Mir ist noch immer unverständlich, warum man so was zulässt, wieso diese Methoden nicht unterbunden werden. Vermutlich, weil die Richter selbst diese Methode bevorzugen, damit auch gewinnen, gut dastehen und nicht merken, dass ihnen das Pferd kein Freund mehr ist, sondern nur noch Mittel zum Zweck. Es tut mir weh, wie eine so herrliche Reitweise so verkommen konnte.
Man kann alles übertreiben
Jeder Laie sieht, dass dieses Pferd nicht glücklich ausschaut. Das Maul geöffnet, den Kopf eingeschraubt, die Augen groß und rund. Will man das wirklich in der Reiterei sehen?
Obwohl vielfach in die Kritik geraten, wird immer so geritten. Ja, nicht alle, aber sehr viele, auch im ganz großen Dressursport, leider auch bei der Westernreitweise und ich frage mich immer wieder ... will man das wirklich sehen?

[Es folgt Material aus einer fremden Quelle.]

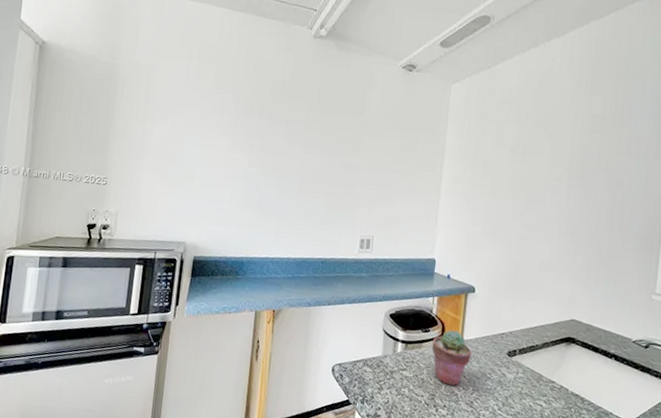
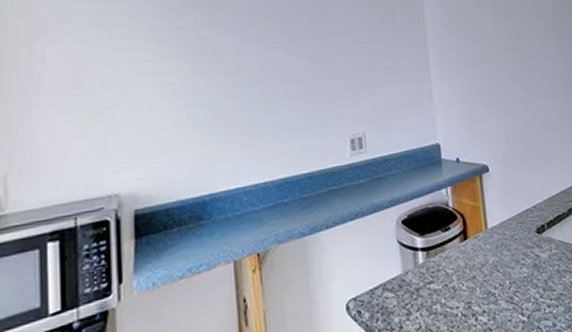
potted succulent: present [431,329,472,386] -> none [455,219,501,286]

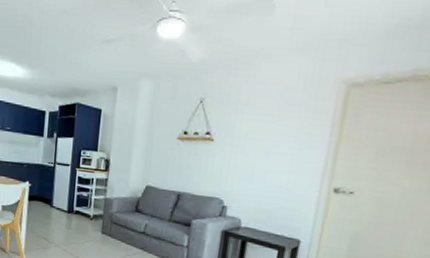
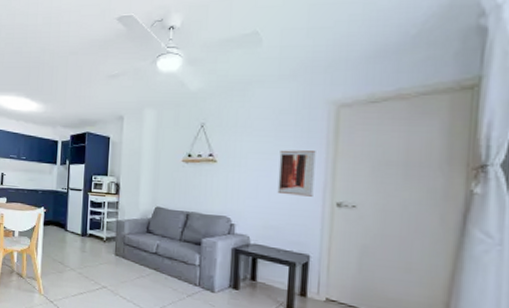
wall art: none [274,130,319,181] -> present [277,150,316,197]

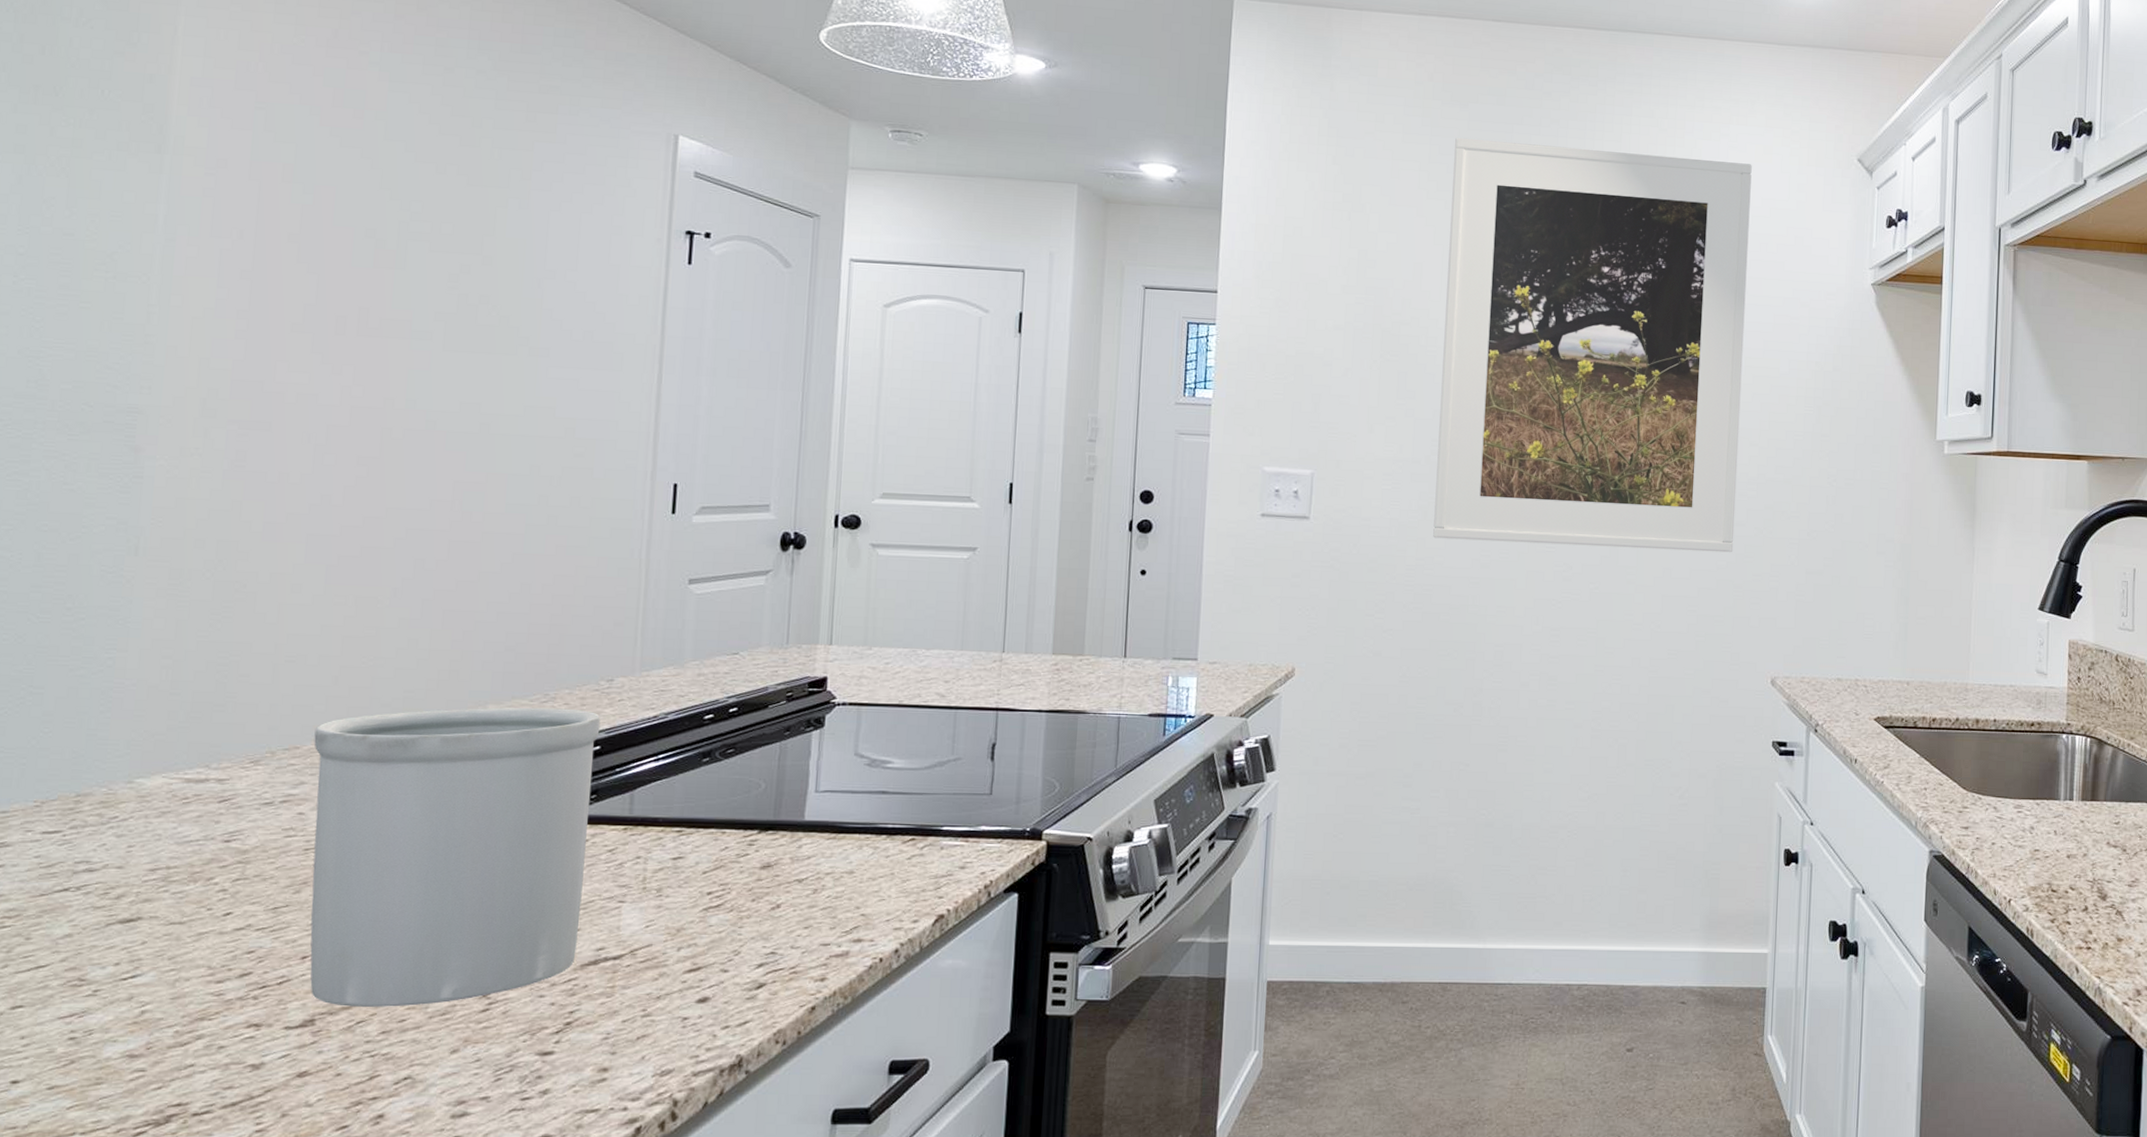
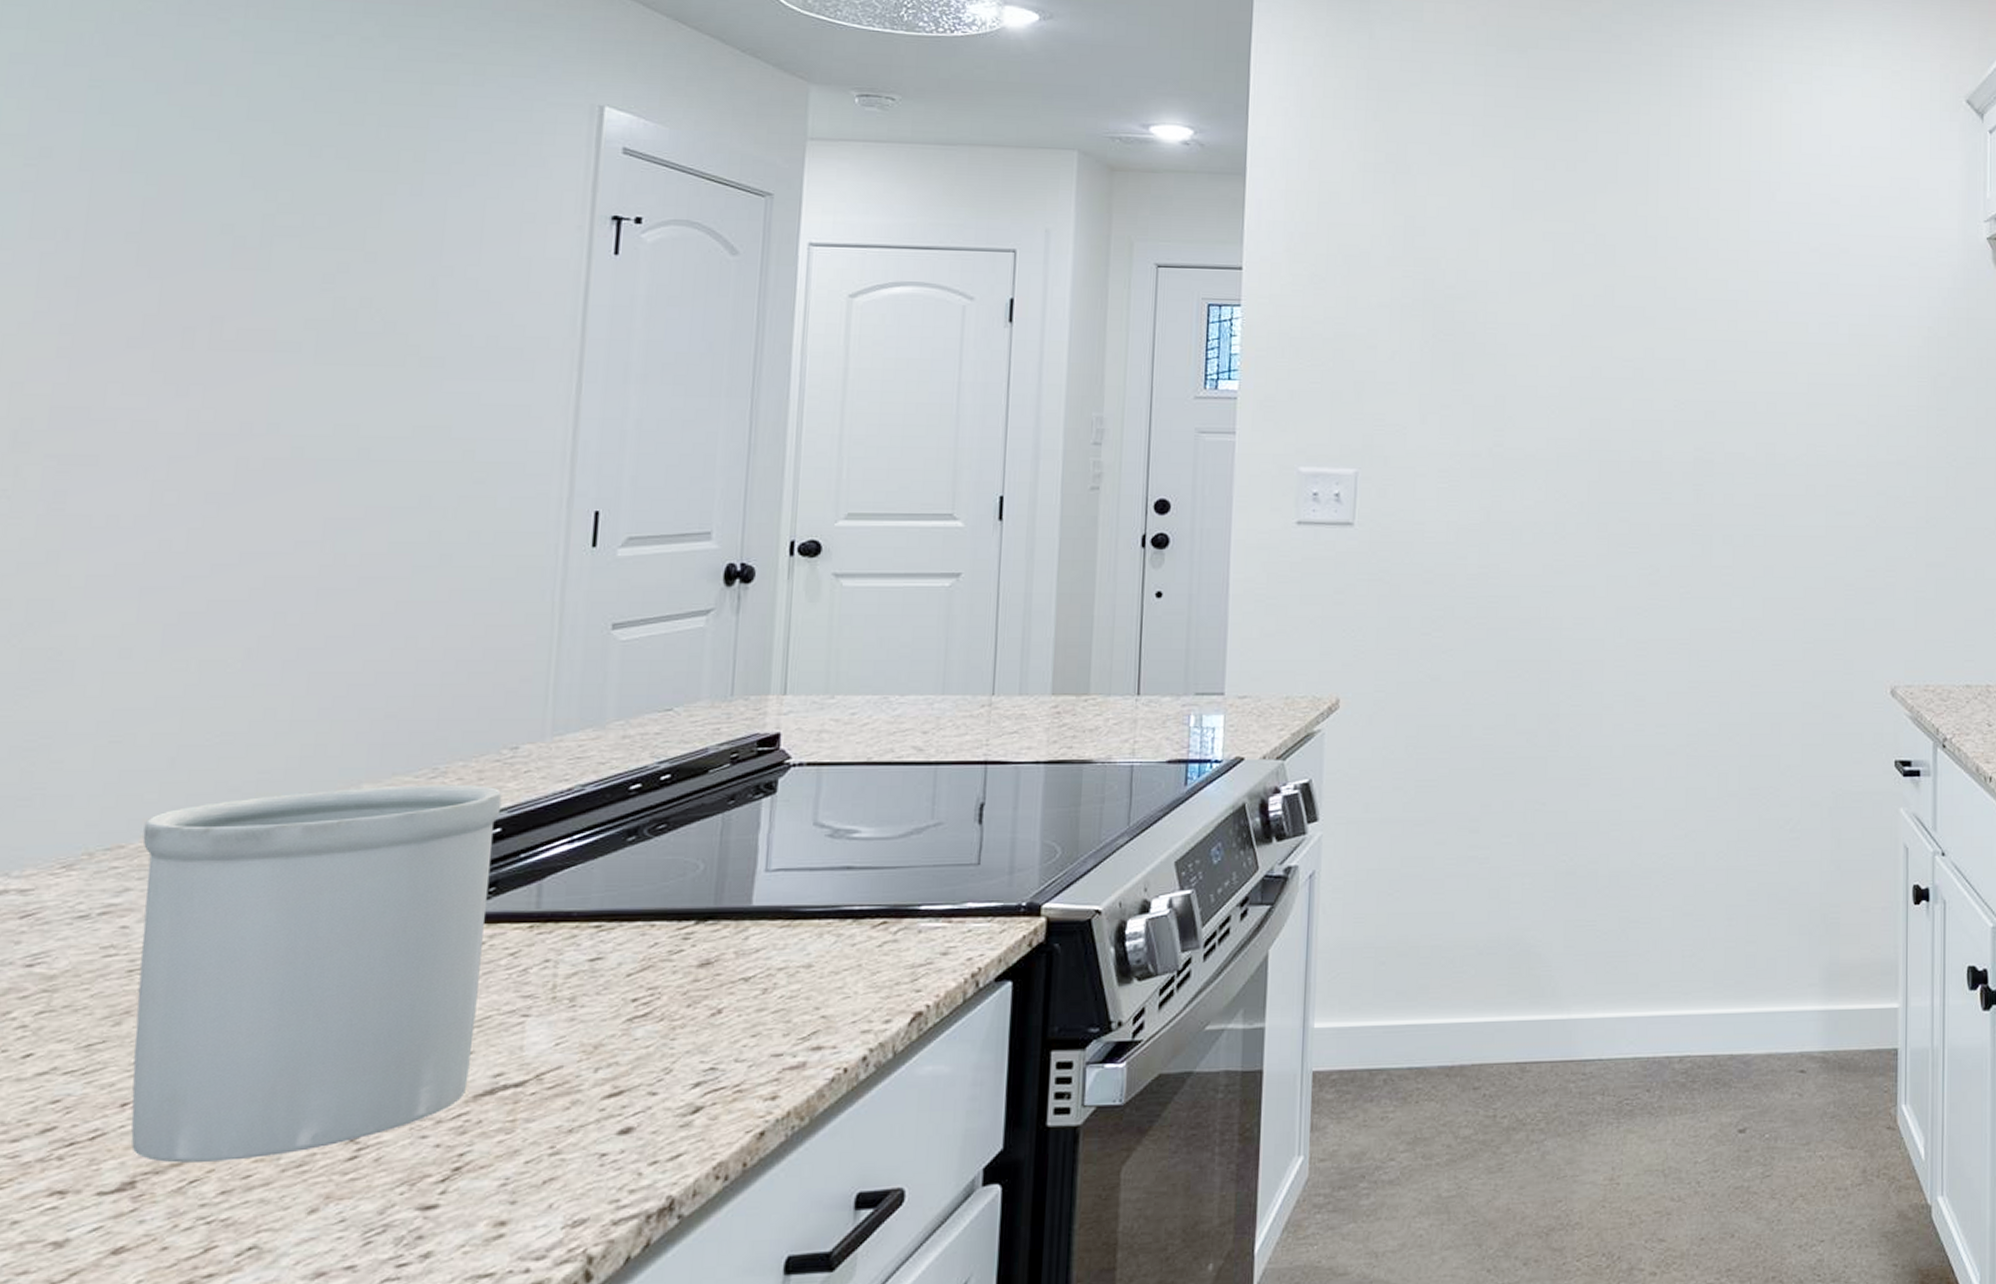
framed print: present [1433,137,1752,553] -> none [1498,87,1849,546]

Um es zu veranschaulichen, hier ein Video. Leider gibt es Verfechter dieser Rollkur, Reiter, die glauben, dass das richtig ist und auch Richter die sagen, das das in Ordnung sei. In Ordnung ist was anderes. Wer an diesen Bilder noch immer nicht erkennt, dass das etwas völlig falsch läuft, der hat etwas an der Reiterei nicht verstanden.